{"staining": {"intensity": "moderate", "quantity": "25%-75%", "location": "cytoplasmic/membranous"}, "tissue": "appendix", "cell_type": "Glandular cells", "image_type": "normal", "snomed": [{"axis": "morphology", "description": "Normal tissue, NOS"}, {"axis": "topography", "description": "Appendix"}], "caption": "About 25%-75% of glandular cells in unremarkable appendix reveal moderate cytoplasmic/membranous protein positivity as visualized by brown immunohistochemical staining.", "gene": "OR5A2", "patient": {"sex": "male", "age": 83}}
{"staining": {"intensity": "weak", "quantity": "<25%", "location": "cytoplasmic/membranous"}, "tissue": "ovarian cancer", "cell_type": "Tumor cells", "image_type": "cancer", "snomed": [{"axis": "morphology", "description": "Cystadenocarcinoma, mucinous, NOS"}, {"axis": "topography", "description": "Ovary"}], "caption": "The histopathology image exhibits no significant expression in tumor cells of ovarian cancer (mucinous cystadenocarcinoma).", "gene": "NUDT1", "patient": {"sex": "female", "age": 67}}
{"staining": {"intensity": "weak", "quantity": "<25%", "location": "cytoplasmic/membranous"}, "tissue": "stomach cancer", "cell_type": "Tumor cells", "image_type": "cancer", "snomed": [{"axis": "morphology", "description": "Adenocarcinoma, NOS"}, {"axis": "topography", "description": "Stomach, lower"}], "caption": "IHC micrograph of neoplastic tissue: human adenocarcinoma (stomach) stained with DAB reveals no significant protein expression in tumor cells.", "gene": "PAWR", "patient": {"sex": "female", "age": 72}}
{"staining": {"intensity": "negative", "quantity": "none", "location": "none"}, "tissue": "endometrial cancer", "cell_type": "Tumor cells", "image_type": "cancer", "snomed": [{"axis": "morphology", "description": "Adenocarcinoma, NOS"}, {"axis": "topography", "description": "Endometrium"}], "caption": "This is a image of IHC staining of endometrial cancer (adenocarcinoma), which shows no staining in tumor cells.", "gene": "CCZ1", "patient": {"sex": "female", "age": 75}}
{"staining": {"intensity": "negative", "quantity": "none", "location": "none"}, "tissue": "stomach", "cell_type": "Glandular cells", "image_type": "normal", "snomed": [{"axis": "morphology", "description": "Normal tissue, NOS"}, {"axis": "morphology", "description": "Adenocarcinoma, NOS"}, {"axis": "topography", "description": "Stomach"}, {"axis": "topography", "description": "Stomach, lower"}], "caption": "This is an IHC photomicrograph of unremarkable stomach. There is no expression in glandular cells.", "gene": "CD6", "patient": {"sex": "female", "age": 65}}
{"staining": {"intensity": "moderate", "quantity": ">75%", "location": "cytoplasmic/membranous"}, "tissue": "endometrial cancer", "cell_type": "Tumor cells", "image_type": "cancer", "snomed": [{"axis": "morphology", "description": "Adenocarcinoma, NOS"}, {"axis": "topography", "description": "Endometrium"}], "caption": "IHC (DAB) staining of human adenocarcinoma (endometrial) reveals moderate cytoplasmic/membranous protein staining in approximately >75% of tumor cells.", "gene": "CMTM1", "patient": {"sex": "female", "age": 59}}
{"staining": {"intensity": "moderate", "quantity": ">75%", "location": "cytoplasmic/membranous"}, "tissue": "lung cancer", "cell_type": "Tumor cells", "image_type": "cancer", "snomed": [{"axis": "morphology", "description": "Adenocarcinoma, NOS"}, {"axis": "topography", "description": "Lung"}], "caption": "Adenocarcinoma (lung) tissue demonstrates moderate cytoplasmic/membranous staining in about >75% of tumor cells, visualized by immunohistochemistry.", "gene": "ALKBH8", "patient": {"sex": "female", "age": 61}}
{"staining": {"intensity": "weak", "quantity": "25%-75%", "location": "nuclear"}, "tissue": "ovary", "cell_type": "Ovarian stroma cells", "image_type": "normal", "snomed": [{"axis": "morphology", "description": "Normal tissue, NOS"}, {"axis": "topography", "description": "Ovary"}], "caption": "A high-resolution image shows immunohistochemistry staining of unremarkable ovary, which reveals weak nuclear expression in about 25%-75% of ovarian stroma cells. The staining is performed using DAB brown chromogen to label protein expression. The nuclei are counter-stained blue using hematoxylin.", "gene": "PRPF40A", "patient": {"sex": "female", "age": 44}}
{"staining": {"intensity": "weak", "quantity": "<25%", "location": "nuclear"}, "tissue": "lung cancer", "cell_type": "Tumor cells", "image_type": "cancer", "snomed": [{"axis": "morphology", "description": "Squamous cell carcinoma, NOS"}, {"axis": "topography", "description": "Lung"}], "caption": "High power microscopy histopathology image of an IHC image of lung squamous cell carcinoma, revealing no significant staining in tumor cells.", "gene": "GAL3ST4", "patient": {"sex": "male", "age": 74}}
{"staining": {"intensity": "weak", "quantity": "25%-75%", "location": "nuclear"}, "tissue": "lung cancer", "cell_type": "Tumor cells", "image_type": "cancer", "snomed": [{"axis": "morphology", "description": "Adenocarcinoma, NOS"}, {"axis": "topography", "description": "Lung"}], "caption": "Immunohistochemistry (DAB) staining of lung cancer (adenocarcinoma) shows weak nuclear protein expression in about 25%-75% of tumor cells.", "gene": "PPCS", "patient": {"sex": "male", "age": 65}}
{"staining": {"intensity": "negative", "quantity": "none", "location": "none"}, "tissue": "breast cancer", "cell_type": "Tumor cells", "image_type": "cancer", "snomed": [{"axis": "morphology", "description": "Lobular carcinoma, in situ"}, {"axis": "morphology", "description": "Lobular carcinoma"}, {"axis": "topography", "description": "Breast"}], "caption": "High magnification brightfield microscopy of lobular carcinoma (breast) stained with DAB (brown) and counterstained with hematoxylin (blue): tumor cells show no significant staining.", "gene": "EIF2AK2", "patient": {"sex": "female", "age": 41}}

################

PROBLEM TO SOLVE >> Please make an exact copy of each record.

REPLY >>
{"staining": {"intensity": "moderate", "quantity": "25%-75%", "location": "cytoplasmic/membranous"}, "tissue": "appendix", "cell_type": "Glandular cells", "image_type": "normal", "snomed": [{"axis": "morphology", "description": "Normal tissue, NOS"}, {"axis": "topography", "description": "Appendix"}], "caption": "About 25%-75% of glandular cells in unremarkable appendix reveal moderate cytoplasmic/membranous protein positivity as visualized by brown immunohistochemical staining.", "gene": "OR5A2", "patient": {"sex": "male", "age": 83}}
{"staining": {"intensity": "weak", "quantity": "<25%", "location": "cytoplasmic/membranous"}, "tissue": "ovarian cancer", "cell_type": "Tumor cells", "image_type": "cancer", "snomed": [{"axis": "morphology", "description": "Cystadenocarcinoma, mucinous, NOS"}, {"axis": "topography", "description": "Ovary"}], "caption": "The histopathology image exhibits no significant expression in tumor cells of ovarian cancer (mucinous cystadenocarcinoma).", "gene": "NUDT1", "patient": {"sex": "female", "age": 67}}
{"staining": {"intensity": "weak", "quantity": "<25%", "location": "cytoplasmic/membranous"}, "tissue": "stomach cancer", "cell_type": "Tumor cells", "image_type": "cancer", "snomed": [{"axis": "morphology", "description": "Adenocarcinoma, NOS"}, {"axis": "topography", "description": "Stomach, lower"}], "caption": "IHC micrograph of neoplastic tissue: human adenocarcinoma (stomach) stained with DAB reveals no significant protein expression in tumor cells.", "gene": "PAWR", "patient": {"sex": "female", "age": 72}}
{"staining": {"intensity": "negative", "quantity": "none", "location": "none"}, "tissue": "endometrial cancer", "cell_type": "Tumor cells", "image_type": "cancer", "snomed": [{"axis": "morphology", "description": "Adenocarcinoma, NOS"}, {"axis": "topography", "description": "Endometrium"}], "caption": "This is a image of IHC staining of endometrial cancer (adenocarcinoma), which shows no staining in tumor cells.", "gene": "CCZ1", "patient": {"sex": "female", "age": 75}}
{"staining": {"intensity": "negative", "quantity": "none", "location": "none"}, "tissue": "stomach", "cell_type": "Glandular cells", "image_type": "normal", "snomed": [{"axis": "morphology", "description": "Normal tissue, NOS"}, {"axis": "morphology", "description": "Adenocarcinoma, NOS"}, {"axis": "topography", "description": "Stomach"}, {"axis": "topography", "description": "Stomach, lower"}], "caption": "This is an IHC photomicrograph of unremarkable stomach. There is no expression in glandular cells.", "gene": "CD6", "patient": {"sex": "female", "age": 65}}
{"staining": {"intensity": "moderate", "quantity": ">75%", "location": "cytoplasmic/membranous"}, "tissue": "endometrial cancer", "cell_type": "Tumor cells", "image_type": "cancer", "snomed": [{"axis": "morphology", "description": "Adenocarcinoma, NOS"}, {"axis": "topography", "description": "Endometrium"}], "caption": "IHC (DAB) staining of human adenocarcinoma (endometrial) reveals moderate cytoplasmic/membranous protein staining in approximately >75% of tumor cells.", "gene": "CMTM1", "patient": {"sex": "female", "age": 59}}
{"staining": {"intensity": "moderate", "quantity": ">75%", "location": "cytoplasmic/membranous"}, "tissue": "lung cancer", "cell_type": "Tumor cells", "image_type": "cancer", "snomed": [{"axis": "morphology", "description": "Adenocarcinoma, NOS"}, {"axis": "topography", "description": "Lung"}], "caption": "Adenocarcinoma (lung) tissue demonstrates moderate cytoplasmic/membranous staining in about >75% of tumor cells, visualized by immunohistochemistry.", "gene": "ALKBH8", "patient": {"sex": "female", "age": 61}}
{"staining": {"intensity": "weak", "quantity": "25%-75%", "location": "nuclear"}, "tissue": "ovary", "cell_type": "Ovarian stroma cells", "image_type": "normal", "snomed": [{"axis": "morphology", "description": "Normal tissue, NOS"}, {"axis": "topography", "description": "Ovary"}], "caption": "A high-resolution image shows immunohistochemistry staining of unremarkable ovary, which reveals weak nuclear expression in about 25%-75% of ovarian stroma cells. The staining is performed using DAB brown chromogen to label protein expression. The nuclei are counter-stained blue using hematoxylin.", "gene": "PRPF40A", "patient": {"sex": "female", "age": 44}}
{"staining": {"intensity": "weak", "quantity": "<25%", "location": "nuclear"}, "tissue": "lung cancer", "cell_type": "Tumor cells", "image_type": "cancer", "snomed": [{"axis": "morphology", "description": "Squamous cell carcinoma, NOS"}, {"axis": "topography", "description": "Lung"}], "caption": "High power microscopy histopathology image of an IHC image of lung squamous cell carcinoma, revealing no significant staining in tumor cells.", "gene": "GAL3ST4", "patient": {"sex": "male", "age": 74}}
{"staining": {"intensity": "weak", "quantity": "25%-75%", "location": "nuclear"}, "tissue": "lung cancer", "cell_type": "Tumor cells", "image_type": "cancer", "snomed": [{"axis": "morphology", "description": "Adenocarcinoma, NOS"}, {"axis": "topography", "description": "Lung"}], "caption": "Immunohistochemistry (DAB) staining of lung cancer (adenocarcinoma) shows weak nuclear protein expression in about 25%-75% of tumor cells.", "gene": "PPCS", "patient": {"sex": "male", "age": 65}}
{"staining": {"intensity": "negative", "quantity": "none", "location": "none"}, "tissue": "breast cancer", "cell_type": "Tumor cells", "image_type": "cancer", "snomed": [{"axis": "morphology", "description": "Lobular carcinoma, in situ"}, {"axis": "morphology", "description": "Lobular carcinoma"}, {"axis": "topography", "description": "Breast"}], "caption": "High magnification brightfield microscopy of lobular carcinoma (breast) stained with DAB (brown) and counterstained with hematoxylin (blue): tumor cells show no significant staining.", "gene": "EIF2AK2", "patient": {"sex": "female", "age": 41}}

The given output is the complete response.